+++ VORLIEGENDER AUSZUG +++
Thomas und Martin sind in den Kindergarten und in die Schule gebracht, entspannt sitzt Lars Nikolajsen hinter dem Lenkrad. Die Straße ist holprig. Kleine Kieselsteine schlagen an den Unterboden des Autos. Lars’ Blick schweift hinaus auf die karge, steinige Landschaft – weit und breit ist kein Baum, kein Strauch, kein Tier zu sehen. Wer auf Spitzbergen lebt, muss die Einsamkeit mögen.

Von Marc-Christoph Wagner |
    Etwa fünfzehn Kilometer liegt die Kohlengrube von Longyearbyen entfernt. Sachte fährt Lars die Serpentinen des Berges hinauf. Im Tal ist eine Staubfahne zu erkennen – sie kommt von dem roten Laster, der das Heizkraftwerk der Stadt mit Kohle versorgt.

    Der Bergbau gehört zu Spitzbergen dazu. Es ist über hundert Jahre her, dass man mit dem Abbau von Kohle hier begonnen hat. Und es wird, denke ich, noch viele Jahre so weitergehen – zumindest hoffe ich das. Alles andere wäre schade. Ich glaube, Spitzbergen würde nicht überleben, wenn es die Kohlenwirtschaft nicht gäbe. Vom Tourismus und der Forschung allein, könnten die Menschen meines Erachtens nicht leben.

    Ohne die Kohle gäbe es auf Spitzbergen keine Infrastruktur, und auch kaum Unternehmen. So viele Menschen und Betriebe sind von der Kohle abhängig – Zulieferer, alle möglichen Dienstleister. Nicht nur Store Norske, unsere Kohlengesellschaft, lebt von der Kohle, sondern viele andere Firmen auch.

    Helm, Schachtlampe, der Gürtel mit den Werkzeugen – Lars kontrolliert alles einmal extra. An einer der Maschinen sollen die Messer gewechselt werden – in sechs Kilometern Tiefe, sagt er lächelnd, wäre es dumm, etwas zu vergessen. Mit dem Finger deutet Lars auf eine große Karte vor sich auf dem Tisch:

    Hier – wir befinden uns hier in der Werkstatt – hier! Und hier, das ist der Hauptschacht, der ist viele Kilometer lang, fünf oder sechs Kilometer. Da fahren wir gleich rein, mit einem Pickup-Wagen, und zwar … hier, bis zu diesem Querschacht, 157. Hier parken wir den Transporter und dann fahren wir in diese Schächte hinein, die sehr eng und flach sind – und zwar mit einem dieser flachen Transporter wie er hier in der Werkstatt steht. Und hier, hier müssen wir hin – in diesem Teil des Berges stehen zurzeit die Maschinen, hier wird die Kohle abgebaut. Na, vielleicht sind sie inzwischen etwas weiter als auf dieser Karte.

    Gesagt, getan. Es geht hinein in den Stollen, das Licht der Scheinwerfer tanzt an den Wänden und weist gleichzeitig den Weg. Netze an der Decke sollen vor Steinschlag schützen.
+++ DIE DATEN +++
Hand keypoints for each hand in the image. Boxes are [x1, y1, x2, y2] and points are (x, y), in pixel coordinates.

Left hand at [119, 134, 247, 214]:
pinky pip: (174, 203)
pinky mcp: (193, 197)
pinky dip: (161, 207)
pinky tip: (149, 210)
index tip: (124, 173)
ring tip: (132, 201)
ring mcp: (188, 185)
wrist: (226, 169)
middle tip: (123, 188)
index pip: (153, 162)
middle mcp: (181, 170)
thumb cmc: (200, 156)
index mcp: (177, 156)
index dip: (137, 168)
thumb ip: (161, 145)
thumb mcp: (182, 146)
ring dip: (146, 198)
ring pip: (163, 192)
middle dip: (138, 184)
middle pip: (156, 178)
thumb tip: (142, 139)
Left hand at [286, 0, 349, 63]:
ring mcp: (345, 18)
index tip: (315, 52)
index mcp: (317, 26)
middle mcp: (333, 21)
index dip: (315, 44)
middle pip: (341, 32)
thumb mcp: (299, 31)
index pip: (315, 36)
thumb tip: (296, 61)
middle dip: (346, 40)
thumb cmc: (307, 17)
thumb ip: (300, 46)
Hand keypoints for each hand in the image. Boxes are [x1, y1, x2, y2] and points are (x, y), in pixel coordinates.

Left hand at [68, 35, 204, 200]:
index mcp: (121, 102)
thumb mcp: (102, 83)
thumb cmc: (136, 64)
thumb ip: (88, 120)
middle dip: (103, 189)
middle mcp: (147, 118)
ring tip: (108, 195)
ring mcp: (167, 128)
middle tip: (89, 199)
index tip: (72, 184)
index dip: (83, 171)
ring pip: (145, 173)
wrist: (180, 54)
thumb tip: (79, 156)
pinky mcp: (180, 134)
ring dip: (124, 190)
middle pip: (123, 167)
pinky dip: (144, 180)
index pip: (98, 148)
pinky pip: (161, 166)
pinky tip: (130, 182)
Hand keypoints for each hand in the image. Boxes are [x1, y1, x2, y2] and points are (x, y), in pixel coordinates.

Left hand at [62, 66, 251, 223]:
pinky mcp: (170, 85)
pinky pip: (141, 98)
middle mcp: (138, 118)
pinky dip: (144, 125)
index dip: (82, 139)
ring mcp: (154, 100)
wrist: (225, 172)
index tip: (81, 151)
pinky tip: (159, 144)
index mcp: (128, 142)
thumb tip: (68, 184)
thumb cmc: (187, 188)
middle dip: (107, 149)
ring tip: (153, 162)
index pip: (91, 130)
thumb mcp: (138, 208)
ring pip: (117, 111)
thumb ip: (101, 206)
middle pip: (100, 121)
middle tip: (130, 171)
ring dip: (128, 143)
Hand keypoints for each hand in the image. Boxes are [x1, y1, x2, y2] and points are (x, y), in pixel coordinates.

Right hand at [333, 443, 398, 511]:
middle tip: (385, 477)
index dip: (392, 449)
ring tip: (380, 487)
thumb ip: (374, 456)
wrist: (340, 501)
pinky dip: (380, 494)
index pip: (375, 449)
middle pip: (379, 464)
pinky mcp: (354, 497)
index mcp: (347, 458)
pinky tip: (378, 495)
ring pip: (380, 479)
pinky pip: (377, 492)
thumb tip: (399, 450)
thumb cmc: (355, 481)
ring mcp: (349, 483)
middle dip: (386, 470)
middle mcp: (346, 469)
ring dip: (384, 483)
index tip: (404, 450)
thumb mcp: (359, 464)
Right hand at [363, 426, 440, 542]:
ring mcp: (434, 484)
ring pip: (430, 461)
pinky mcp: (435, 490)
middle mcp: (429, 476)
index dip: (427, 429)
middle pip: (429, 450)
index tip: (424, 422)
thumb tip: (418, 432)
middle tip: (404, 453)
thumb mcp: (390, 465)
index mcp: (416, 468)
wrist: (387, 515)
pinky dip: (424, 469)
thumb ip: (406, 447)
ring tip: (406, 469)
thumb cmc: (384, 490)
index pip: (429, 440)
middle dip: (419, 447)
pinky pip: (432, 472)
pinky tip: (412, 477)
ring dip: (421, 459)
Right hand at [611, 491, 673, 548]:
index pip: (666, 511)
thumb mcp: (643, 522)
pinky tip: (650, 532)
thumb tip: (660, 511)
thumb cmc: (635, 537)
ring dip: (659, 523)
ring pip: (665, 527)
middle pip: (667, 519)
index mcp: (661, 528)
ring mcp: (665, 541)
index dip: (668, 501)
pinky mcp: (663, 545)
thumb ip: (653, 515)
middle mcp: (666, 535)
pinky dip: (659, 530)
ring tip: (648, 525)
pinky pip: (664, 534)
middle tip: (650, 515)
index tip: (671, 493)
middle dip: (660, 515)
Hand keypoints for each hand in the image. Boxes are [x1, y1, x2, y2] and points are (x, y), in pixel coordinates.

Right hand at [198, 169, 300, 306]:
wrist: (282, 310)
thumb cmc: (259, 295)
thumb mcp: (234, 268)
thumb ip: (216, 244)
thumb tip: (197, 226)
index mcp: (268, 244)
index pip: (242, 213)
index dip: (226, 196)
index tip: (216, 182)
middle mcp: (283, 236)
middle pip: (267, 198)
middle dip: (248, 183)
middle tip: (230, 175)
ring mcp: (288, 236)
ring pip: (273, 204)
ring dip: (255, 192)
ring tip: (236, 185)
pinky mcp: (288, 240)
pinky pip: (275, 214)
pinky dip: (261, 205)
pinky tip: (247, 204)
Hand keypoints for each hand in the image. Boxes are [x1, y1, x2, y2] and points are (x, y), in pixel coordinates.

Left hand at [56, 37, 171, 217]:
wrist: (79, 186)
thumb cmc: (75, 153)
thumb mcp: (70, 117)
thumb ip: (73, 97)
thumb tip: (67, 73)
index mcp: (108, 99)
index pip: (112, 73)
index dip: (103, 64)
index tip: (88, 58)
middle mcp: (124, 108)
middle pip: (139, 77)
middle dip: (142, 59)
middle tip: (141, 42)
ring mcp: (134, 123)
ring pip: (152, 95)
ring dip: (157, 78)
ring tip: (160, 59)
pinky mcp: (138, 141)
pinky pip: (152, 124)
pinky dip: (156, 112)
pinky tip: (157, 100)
+++
## IHRE AUFGABE
Schreiben Sie den Auszug über den Kohlebergbau auf Spitzbergen im Anschluss an seinen letzten Satz weiter. Die Einträge sind eigenständiges Material und gehören nicht zum Auszug über den Kohlebergbau auf Spitzbergen.

## IHRE ANTWORT
    Mit halboffenem Overall und dem gelben Helm neben sich auf der Bank steuert Lars den Wagen umsichtig – langsam führt der enge, unebene Schacht in die Tiefe. Im Rückspiegel ist außer einer schwarzen Wand nichts zu erkennen, auf den Scheiben beschlägt der Atem. Um Lars’ Hals baumelt ein kleines Messgerät im Rhythmus des Wagens hin und her:
    Das Gas ist das Gefährliche, Methan-Gas. Es entsteht zusammen mit der Kohle, und wenn man die Kohle abbaut, wird es freigesetzt. Der Gas-Anteil in der Luft darf nie einen gewissen Prozentsatz übersteigen, dann kann es explodieren. Und das kann zu einer Kettenreaktion führen – Kohlenstaub wird aufgewirbelt, so dass man in den Schächten nicht mehr atmen kann. Das ist eine der größten Gefahren.
    Halb hinter dem Steuer des flachen Schachtwagens liegend, guckt Lars über seine rechte Schulter. Den Kopf schön unten halten, die Hände nicht über das Eisengitter, was kommt, ist nichts für Klaustrophobiker! Ich werde langsam fahren, schreit er zur Beruhigung.

    Es geht hinein in eine andere Welt. Nur wenige Zentimeter zieht die Schachtdecke über dem Kopf direkt an einem vorbei. Eiskristalle funkeln im Licht der kleinen Lampe am Helm. So in etwa muss es sich anfühlen, lebendig begraben zu sein.

    Vom Schachtwagen zur Kohlenmaschine, Lars erklärt den Weg
    Den letzten Teil des Weges geht es zu Fuß – in der Hocke, teilweise auf allen Vieren. Der Untergrund ist staubig und weich, an manchen Stellen ist der Schacht nicht höher als 70 Zentimeter. Etwas entfernt sind verschwommen einige Lichter zu erkennen – der genaue Abstand ist schwer zu schätzen:
    Man kann sich an den Kabeln orientieren, denn an ihnen hängen die Maschinen. Aber man muss aufpassen: Wenn sich die Maschine bewegt, können sich die Kabel plötzlich spannen. Man darf sich nicht in sie verwickeln.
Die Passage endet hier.